(Records excerpted from a collection)
☆ ☆ ☆ ☆
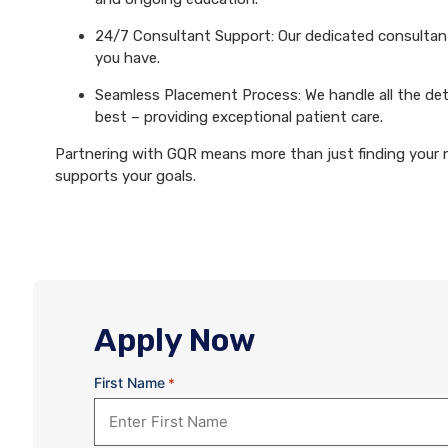
24/7 Consultant Support: Our dedicated consultants
you have.
Seamless Placement Process: We handle all the det
best – providing exceptional patient care.
Partnering with GQR means more than just finding your ne
supports your goals.
Apply Now
First Name
*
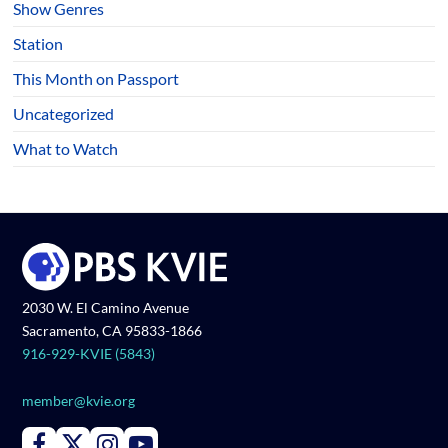
Show Genres
Station
This Month on Passport
Uncategorized
What to Watch
2030 W. El Camino Avenue
Sacramento, CA 95833-1866
916-929-KVIE (5843)
member@kvie.org
Connect with PBS KVIE on Facebook
Connect with PBS KVIE on X formerly Twitter
Connect with PBS KVIE on Instagram
Connect with PBS KVIE on Youtube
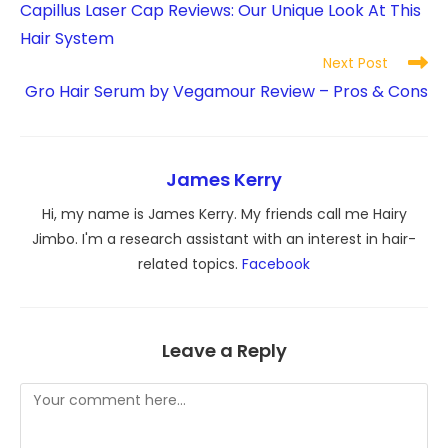
Capillus Laser Cap Reviews: Our Unique Look At This
articles
Hair System
Next Post
Gro Hair Serum by Vegamour Review – Pros & Cons
James Kerry
Hi, my name is James Kerry. My friends call me Hairy
Jimbo. I'm a research assistant with an interest in hair-
related topics.
Facebook
Leave a Reply
Comment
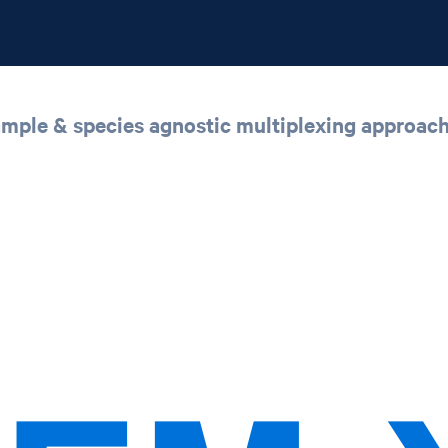
sample & species agnostic multiplexing approac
☆ ☆ ☆ ☆
#### Problem to work on
Without any pictures, please write out the lines from the one containing "member@kvie.org" through the final line of the data, exactly and inclusive of both ends.

#### Reply
member@kvie.org
Connect with PBS KVIE on Facebook
Connect with PBS KVIE on X formerly Twitter
Connect with PBS KVIE on Instagram
Connect with PBS KVIE on Youtube
Capillus Laser Cap Reviews: Our Unique Look At This
articles
Hair System
Next Post
Gro Hair Serum by Vegamour Review – Pros & Cons
James Kerry
Hi, my name is James Kerry. My friends call me Hairy
Jimbo. I'm a research assistant with an interest in hair-
related topics.
Facebook
Leave a Reply
Comment
sample & species agnostic multiplexing approac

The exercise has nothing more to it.